Four areas of the presentation today are; first, it is important to understand some basics about money and currency, I think to have a grasp on what is Bitcoin and what are cryptocurrencies and what's likely to happen to them. So, we will go through some of the basics around money and currency first. We'll then go into a high level discussion of how Bitcoin and blockchain technology works. There is not enough time to do an in-depth dive, but I want to at least provide some of the basics around the mechanics of the technology, or then talking about the current state of cryptocurrency, what is happening today? Why is this sector attracting so much interest? And then last, we will wrap up with some thoughts about what the future may hold for cryptocurrency in the months and years to come.
So first an introduction and overview of money and currency.
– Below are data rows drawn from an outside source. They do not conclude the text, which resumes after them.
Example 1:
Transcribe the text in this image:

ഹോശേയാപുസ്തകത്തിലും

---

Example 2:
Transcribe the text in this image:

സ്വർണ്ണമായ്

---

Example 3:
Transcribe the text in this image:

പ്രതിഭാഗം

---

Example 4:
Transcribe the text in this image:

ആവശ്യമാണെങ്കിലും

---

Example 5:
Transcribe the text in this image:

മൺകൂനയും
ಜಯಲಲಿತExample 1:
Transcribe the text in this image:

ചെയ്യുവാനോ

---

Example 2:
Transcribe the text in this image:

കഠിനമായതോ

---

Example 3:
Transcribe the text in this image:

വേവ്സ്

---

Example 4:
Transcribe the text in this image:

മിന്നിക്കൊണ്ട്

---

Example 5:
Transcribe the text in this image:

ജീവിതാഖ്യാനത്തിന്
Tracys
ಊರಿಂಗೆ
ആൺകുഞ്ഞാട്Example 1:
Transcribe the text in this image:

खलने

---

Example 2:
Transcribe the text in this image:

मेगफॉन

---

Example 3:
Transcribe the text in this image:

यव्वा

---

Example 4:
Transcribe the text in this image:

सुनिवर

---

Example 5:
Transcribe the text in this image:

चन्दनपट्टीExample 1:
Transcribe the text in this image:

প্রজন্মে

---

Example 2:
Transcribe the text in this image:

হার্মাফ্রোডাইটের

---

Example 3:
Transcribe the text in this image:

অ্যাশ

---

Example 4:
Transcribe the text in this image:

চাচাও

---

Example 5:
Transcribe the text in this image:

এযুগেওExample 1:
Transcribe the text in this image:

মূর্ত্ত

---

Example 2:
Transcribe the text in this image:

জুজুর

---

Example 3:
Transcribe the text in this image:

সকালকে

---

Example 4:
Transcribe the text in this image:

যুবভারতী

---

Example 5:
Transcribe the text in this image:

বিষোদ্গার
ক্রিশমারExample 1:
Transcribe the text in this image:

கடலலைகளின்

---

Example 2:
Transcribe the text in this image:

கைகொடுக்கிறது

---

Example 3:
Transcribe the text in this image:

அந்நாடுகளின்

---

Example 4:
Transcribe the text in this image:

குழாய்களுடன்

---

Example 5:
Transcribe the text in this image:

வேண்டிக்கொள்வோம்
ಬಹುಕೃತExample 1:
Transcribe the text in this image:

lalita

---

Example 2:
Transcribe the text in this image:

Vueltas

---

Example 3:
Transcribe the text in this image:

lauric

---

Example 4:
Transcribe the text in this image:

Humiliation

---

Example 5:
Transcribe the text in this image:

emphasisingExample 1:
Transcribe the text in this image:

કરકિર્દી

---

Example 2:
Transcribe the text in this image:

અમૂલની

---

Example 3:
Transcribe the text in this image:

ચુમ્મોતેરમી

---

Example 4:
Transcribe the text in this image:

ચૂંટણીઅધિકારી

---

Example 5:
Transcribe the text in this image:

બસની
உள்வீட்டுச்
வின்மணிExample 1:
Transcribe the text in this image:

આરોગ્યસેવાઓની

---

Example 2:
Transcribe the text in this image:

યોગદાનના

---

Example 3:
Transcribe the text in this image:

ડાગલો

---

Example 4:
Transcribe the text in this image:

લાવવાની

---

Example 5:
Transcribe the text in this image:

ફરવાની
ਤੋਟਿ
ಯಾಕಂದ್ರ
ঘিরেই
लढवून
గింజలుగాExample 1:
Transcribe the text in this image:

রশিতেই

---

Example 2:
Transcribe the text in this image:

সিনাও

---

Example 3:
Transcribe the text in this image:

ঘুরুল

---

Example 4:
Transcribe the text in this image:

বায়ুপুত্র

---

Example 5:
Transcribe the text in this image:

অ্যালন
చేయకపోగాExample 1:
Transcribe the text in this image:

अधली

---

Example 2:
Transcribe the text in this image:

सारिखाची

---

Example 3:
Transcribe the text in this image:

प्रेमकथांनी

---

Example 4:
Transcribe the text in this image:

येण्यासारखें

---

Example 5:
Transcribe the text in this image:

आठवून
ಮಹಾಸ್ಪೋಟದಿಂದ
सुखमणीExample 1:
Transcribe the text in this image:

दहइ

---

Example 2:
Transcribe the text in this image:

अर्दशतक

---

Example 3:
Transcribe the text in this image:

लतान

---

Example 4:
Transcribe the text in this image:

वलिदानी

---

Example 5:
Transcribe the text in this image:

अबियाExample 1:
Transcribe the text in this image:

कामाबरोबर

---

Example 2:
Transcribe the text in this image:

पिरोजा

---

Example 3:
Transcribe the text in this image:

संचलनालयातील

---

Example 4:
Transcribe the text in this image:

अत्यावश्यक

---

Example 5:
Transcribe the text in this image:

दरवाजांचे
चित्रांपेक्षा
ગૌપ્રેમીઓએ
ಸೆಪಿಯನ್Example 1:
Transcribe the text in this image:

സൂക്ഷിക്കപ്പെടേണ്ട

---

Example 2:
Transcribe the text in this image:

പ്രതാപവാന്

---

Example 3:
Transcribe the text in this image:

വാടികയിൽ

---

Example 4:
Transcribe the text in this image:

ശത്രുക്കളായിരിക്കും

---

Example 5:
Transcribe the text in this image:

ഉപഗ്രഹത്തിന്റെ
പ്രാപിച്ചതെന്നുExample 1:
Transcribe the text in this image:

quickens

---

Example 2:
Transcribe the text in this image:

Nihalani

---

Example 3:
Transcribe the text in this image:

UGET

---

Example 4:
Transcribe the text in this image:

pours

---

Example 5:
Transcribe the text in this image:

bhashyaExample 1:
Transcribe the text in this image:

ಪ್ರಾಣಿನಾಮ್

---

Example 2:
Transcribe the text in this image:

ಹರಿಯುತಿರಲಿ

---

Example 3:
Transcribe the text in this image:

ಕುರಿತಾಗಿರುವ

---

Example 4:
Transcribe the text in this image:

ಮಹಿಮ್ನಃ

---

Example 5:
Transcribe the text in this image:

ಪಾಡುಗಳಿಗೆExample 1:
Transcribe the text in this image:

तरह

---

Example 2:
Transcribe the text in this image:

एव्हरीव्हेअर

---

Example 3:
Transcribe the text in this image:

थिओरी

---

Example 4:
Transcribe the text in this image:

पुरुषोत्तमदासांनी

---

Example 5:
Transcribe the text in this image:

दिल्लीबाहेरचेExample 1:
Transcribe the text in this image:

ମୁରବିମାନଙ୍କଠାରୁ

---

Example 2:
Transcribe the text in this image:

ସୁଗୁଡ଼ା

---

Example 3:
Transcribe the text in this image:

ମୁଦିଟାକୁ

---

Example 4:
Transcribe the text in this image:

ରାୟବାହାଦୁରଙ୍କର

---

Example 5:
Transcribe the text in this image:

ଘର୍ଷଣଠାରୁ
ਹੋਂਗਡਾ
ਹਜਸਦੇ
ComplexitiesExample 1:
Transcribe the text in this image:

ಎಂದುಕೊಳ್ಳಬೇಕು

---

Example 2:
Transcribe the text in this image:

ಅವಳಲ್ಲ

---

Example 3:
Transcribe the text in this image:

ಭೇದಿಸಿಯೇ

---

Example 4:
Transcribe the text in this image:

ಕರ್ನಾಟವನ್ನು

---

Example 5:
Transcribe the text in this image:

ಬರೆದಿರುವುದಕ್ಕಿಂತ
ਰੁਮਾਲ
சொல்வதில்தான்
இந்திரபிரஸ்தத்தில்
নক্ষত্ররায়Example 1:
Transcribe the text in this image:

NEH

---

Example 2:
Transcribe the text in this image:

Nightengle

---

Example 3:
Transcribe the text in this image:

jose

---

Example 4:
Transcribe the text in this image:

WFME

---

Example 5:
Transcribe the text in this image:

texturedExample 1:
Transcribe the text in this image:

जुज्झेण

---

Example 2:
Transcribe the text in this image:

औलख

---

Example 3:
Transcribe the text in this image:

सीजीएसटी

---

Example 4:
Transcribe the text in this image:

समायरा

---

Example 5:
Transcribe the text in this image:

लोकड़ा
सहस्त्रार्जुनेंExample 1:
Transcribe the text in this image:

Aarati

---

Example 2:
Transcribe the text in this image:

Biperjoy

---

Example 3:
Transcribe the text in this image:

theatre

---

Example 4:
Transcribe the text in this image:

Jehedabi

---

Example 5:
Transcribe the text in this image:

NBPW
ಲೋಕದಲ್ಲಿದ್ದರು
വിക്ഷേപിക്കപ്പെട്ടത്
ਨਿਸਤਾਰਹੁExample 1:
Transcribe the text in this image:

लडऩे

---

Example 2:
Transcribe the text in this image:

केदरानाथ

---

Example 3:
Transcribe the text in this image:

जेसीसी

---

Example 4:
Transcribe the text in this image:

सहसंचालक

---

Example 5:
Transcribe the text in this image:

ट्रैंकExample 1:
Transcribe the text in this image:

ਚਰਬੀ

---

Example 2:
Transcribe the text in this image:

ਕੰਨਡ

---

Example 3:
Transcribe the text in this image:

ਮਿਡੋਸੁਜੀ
Question I often like to start my presentations with is, "Where does the money come from?" It's been quite interesting over the last four years giving presentations on Bitcoin and blockchain technology. To ask this question and to see how many people very highly educated, very intelligent people do not actually know the answer to this question. That's not their fault. It's actually something that is not widely taught in secondary education or even in many Economics 101 classes. Most people understand that some portion of money, the banknotes and coins in our pockets, come from central banks in some way related to something the government is doing, but what they do not typically know is that banknote and coin represent less than five percent of the total money supply. So, where does the other 95 percent of the money come from? And the answer to that question is, it comes from banks.